Concrete is one of the most commonly used materials in the world, yet amazingly, is not completely understood. NIST provides concrete standard reference materials that the industry uses to calibrate devices that measure how concrete flows, called rheometers. To create these materials, NIST researchers carried out measurements and computer simulations, a novel approach for a standard reference material, using unique in-house computational resources and expertise. The resulting standard reference materials help industry improve the quality of cement and mortar products and ultimately help provide more predictable behavior of cement materials for construction and residential use.
NIST is helping industry improve concrete durability while reducing its cost and environmental impact. Concrete has the highest worldwide per-capita consumption of any material after water, with 30 trillion kilograms (30 billion metric tons) used each year.

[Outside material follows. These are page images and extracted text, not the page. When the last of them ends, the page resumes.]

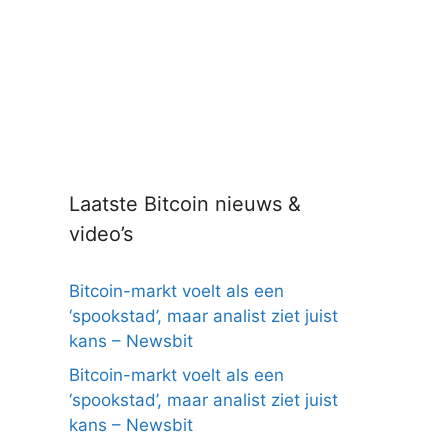
Laatste Bitcoin nieuws &
video’s
Bitcoin-markt voelt als een
‘spookstad’, maar analist ziet juist
kans – Newsbit
Bitcoin-markt voelt als een
‘spookstad’, maar analist ziet juist
kans – Newsbit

For almost 90 years, NIST has provided a special standard reference material to calibrate instruments used for testing the fineness, or size, of materials used for the cement in concrete. NIST recently collaborated with industry to create the newest update of this standard reference material — the 18th in the series. This standard reference material is one of the largest sellers by number of units yearly, helping manufacturers and builders worldwide ensure that their concrete will perform as expected and the finished product will have the desired properties, which amounts to faster construction and safer, more reliable structures.